Indeed, Fain oversees a bloated bureaucracy, which controlled assets worth $1,136,712,055 at the end of 2023, according to the union’s financial filing with the US Department of Labor. His reported salary was $228,000, nearly 10 times more than the temporary part-time workers whose mass firing was sanctioned by Fain & Co. Region 9A Director Brandon Mancilla, a member of the Democratic Socialists of America (DSA) who led Harvard grad workers to a sellout in 2021, got $203,829 in 2023.
Fain hired a host of other DSA members and operatives for Bernie Sanders and other Democratic Party-aligned campaigns, including former Labor Notes staff writer and organizer Jonah Furman (who was paid $106,667 by the UAW in 2023 as an “Administrative Assistant”) and Ben Dictor whose New York City law firm, Eisner & Dictor was paid $484,870 by the UAW for legal services in 2023.
In a USU press release issued before the strike ended, the staff organizers said they were not “after higher salaries” and the “whopping six figure salaries that [our] supervisors in the Staff Council make.” Whatever the personal motivation of this or that organizer, there is a relentless political evolution of those seeking careers in the labor bureaucracy, whether they wish to recognize it or not.
In fact, it serves the purpose of the UAW apparatus to have low-paid “rank-and-file organizers” to gather dues-paying members so they can be sold out. It is no doubt the case that these organizers were directly involved in the sellout of strikes, particularly by academic workers in recent years. Moreover, being drawn from the DSA and other pseudo-left organizations, many of them have perpetuated the lie that the corporatist, pro-capitalist and pro-war UAW bureaucracy has been “reformed,” a lie that has had devastating consequences for workers.
This was demonstrated in the above-mentioned press release, which stated, “The UAW’s current layoff proposal leaves staffers as precarious as at-will employees, and shows how little management understands the needs of their own campaigns. It also clearly signals that layoffs in the labor movement are coming as we head into a second Trump administration.”
In fact, the UAW’s “campaigns” are all aimed at deceiving workers as it colludes with corporate management and the capitalist political parties to destroy the jobs and living standards of workers and suppress opposition to social inequality, war and dictatorship.
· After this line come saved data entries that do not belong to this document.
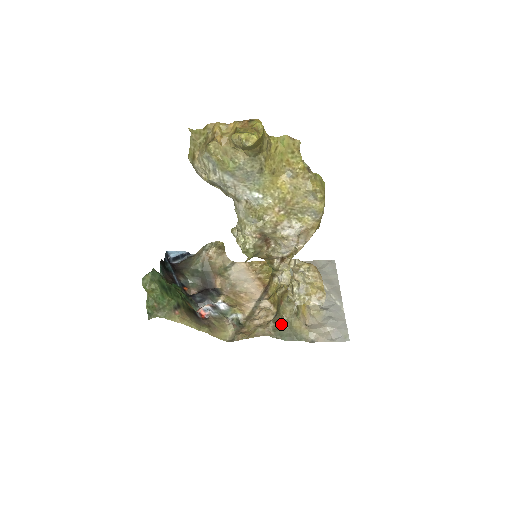
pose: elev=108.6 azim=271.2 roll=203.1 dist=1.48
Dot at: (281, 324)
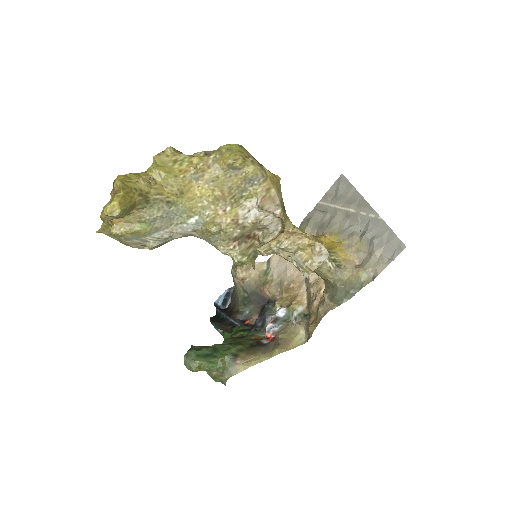
Dot at: (333, 288)
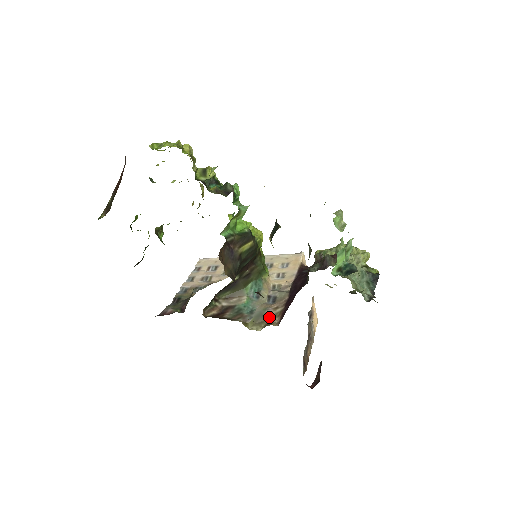
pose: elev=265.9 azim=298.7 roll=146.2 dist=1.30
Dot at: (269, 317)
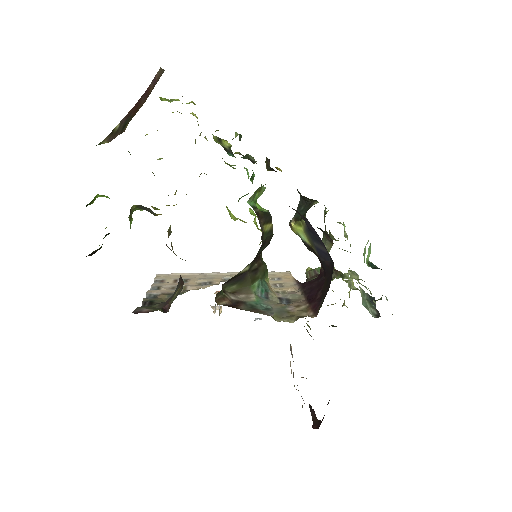
Dot at: (296, 312)
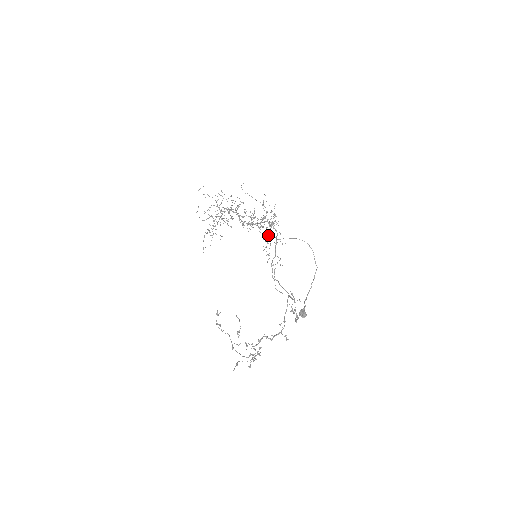
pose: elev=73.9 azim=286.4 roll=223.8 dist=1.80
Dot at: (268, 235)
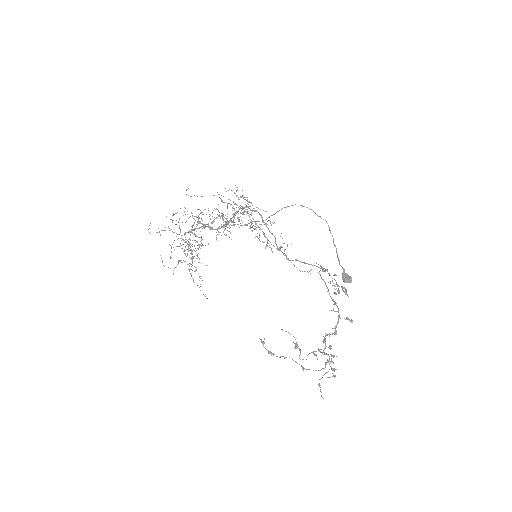
Dot at: (252, 227)
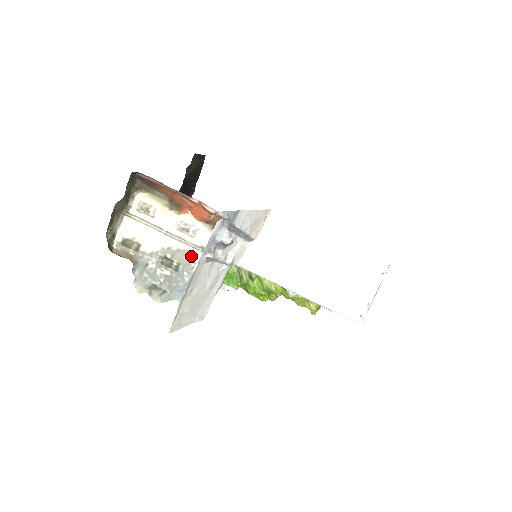
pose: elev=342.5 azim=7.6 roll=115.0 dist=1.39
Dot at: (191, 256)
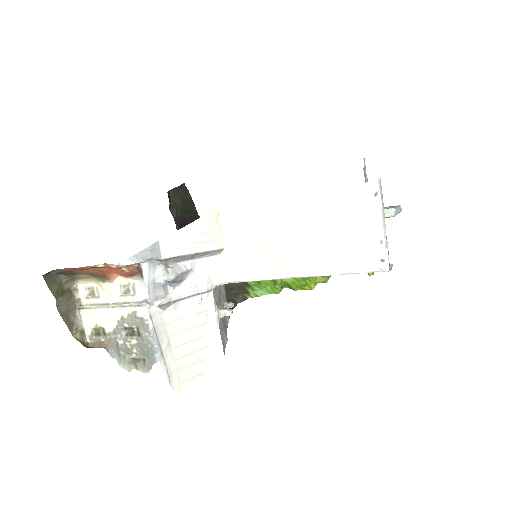
Dot at: (140, 315)
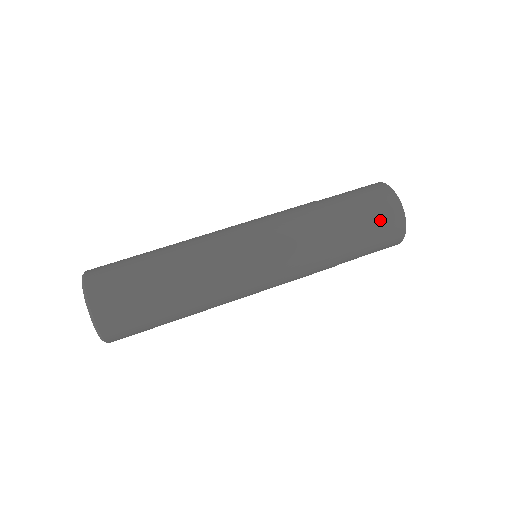
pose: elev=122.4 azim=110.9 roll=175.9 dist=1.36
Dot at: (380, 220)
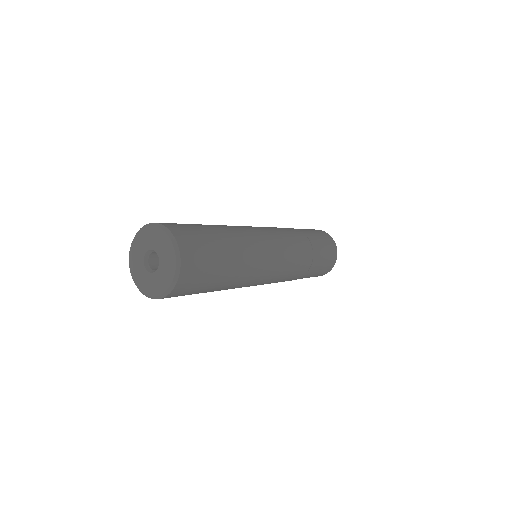
Dot at: (328, 249)
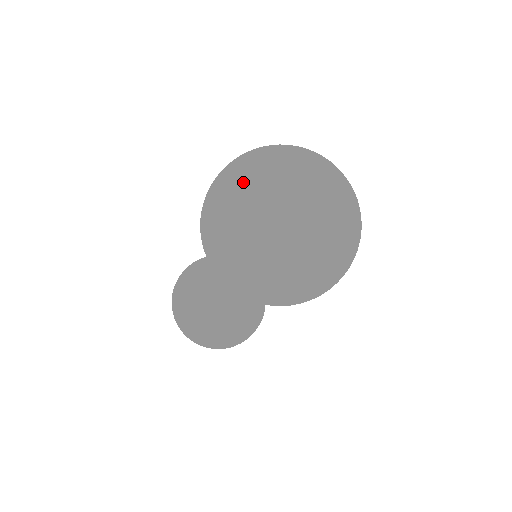
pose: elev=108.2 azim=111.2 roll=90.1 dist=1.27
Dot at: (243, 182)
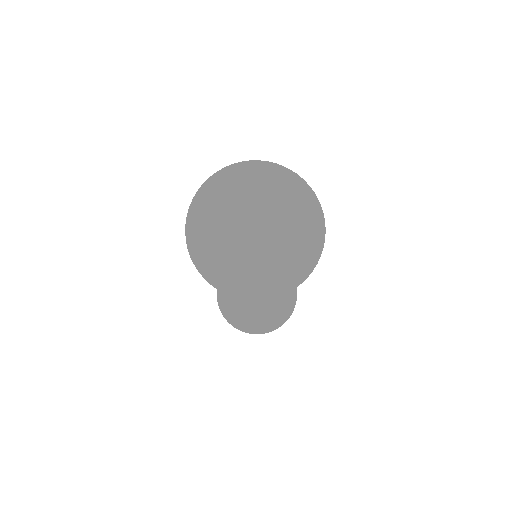
Dot at: (196, 223)
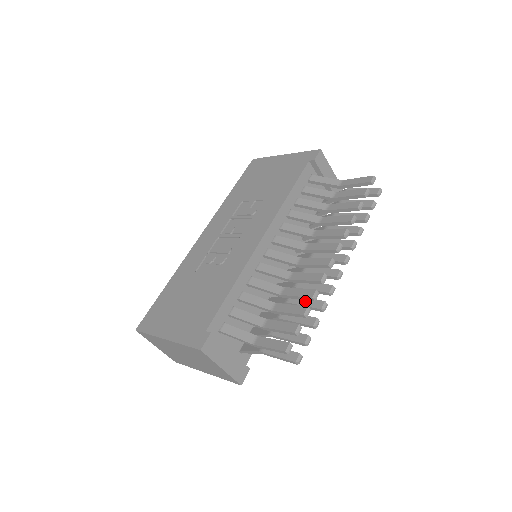
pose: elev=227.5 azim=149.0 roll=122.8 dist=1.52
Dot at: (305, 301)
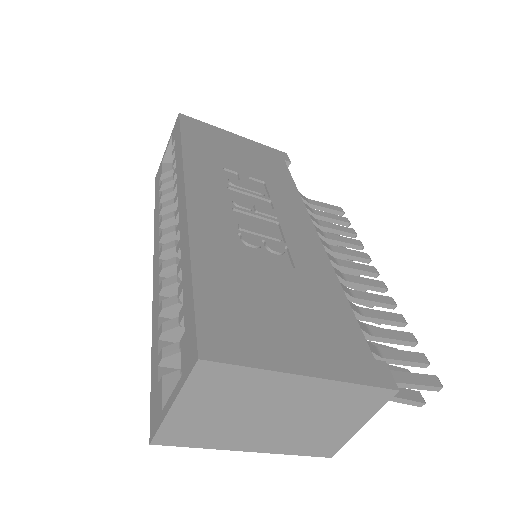
Dot at: occluded
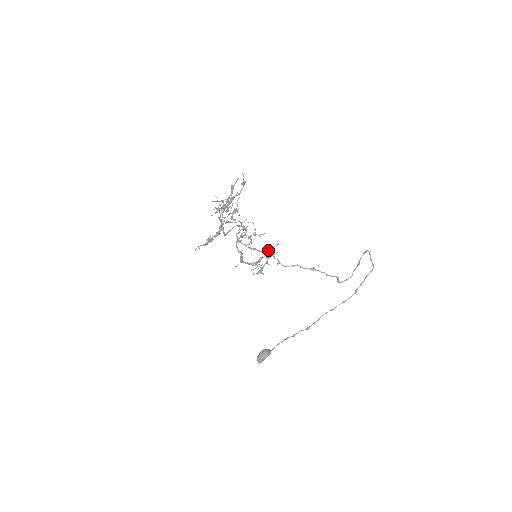
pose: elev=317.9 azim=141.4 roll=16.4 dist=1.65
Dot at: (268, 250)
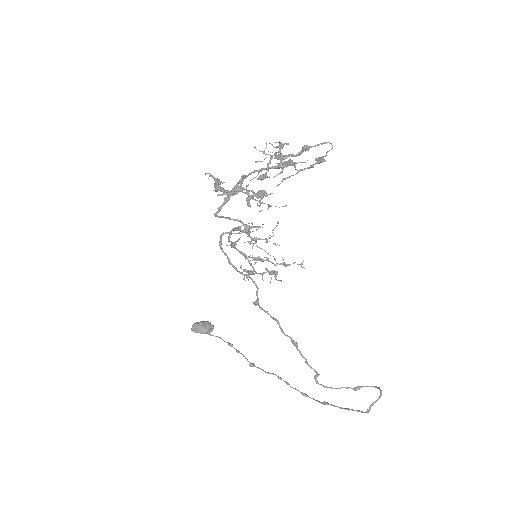
Dot at: (283, 259)
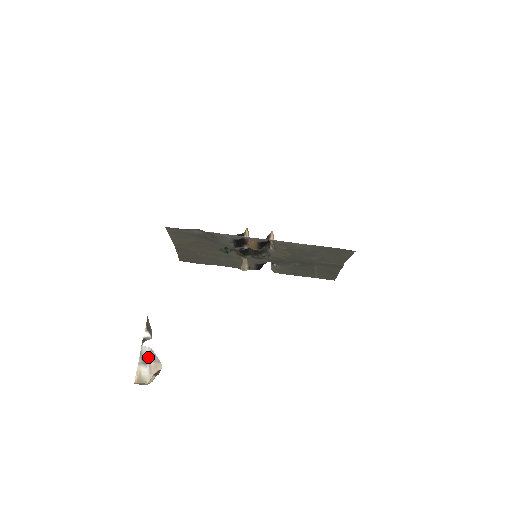
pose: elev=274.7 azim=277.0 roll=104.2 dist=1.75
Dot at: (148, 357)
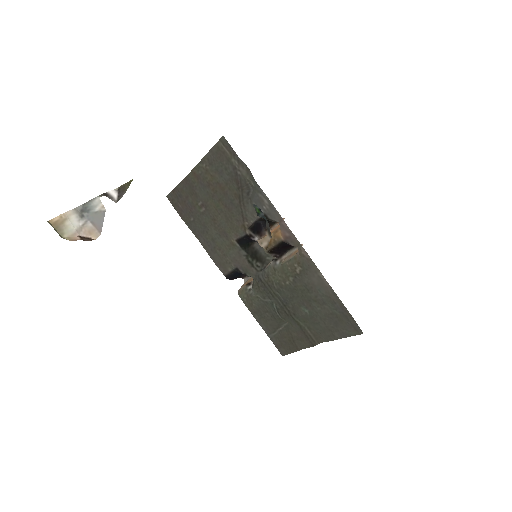
Dot at: (92, 214)
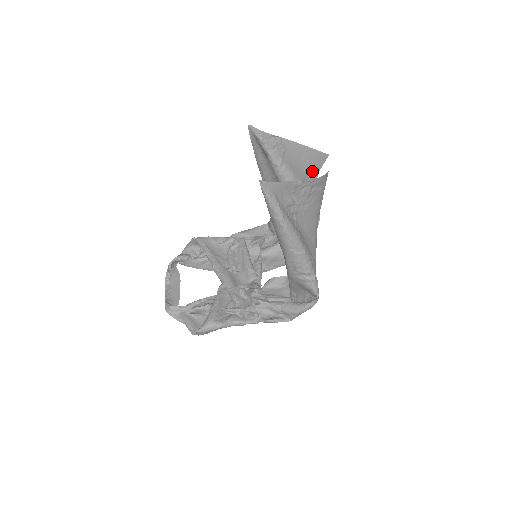
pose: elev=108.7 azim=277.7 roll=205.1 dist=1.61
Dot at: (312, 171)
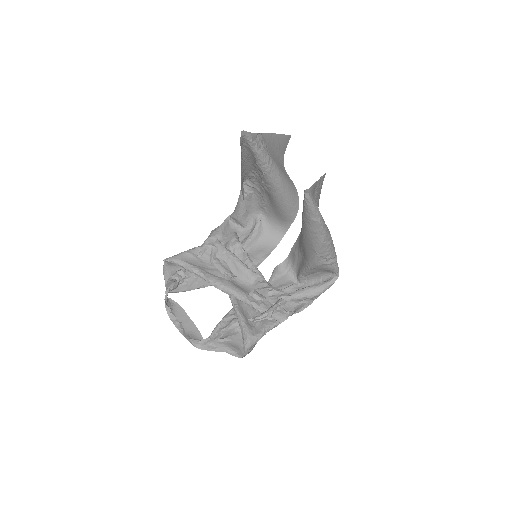
Dot at: (281, 156)
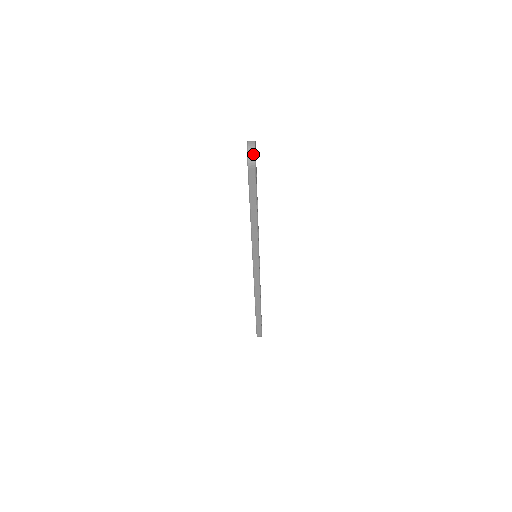
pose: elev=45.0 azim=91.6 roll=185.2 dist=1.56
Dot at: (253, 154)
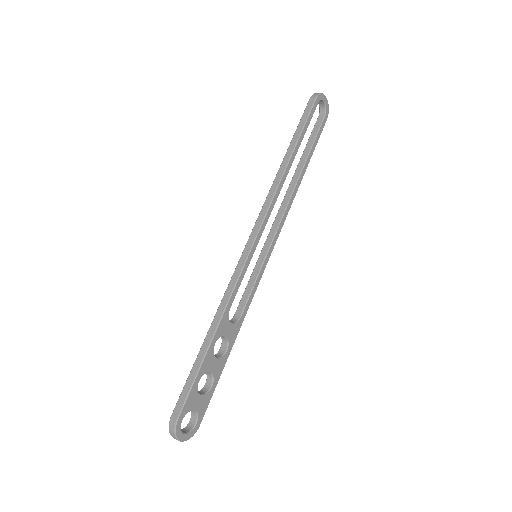
Dot at: (189, 438)
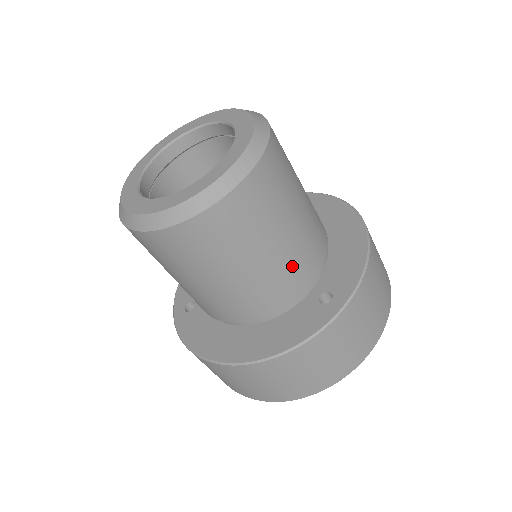
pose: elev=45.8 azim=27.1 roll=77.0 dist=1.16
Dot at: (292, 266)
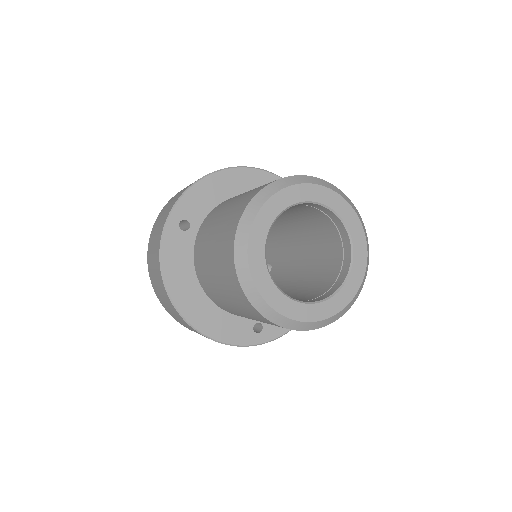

As for the incoming Trump administration, Fain has already signaled his willingness to collaborate with the fascist president on his plans for trade war and military confrontation with China and American imperialism’s other competitors.
Only a rank-and-file rebellion aimed at abolishing the UAW apparatus can transfer power and decision-making from the bureaucracy to workers themselves, as fought for by the International Workers Alliance of Rank-and-File Committees.
Such a fight will be integral to the development, being spearheaded by the Socialist Equality Party, for an industrial and political counteroffensive by the working class against capitalism and the socialist transformation of society.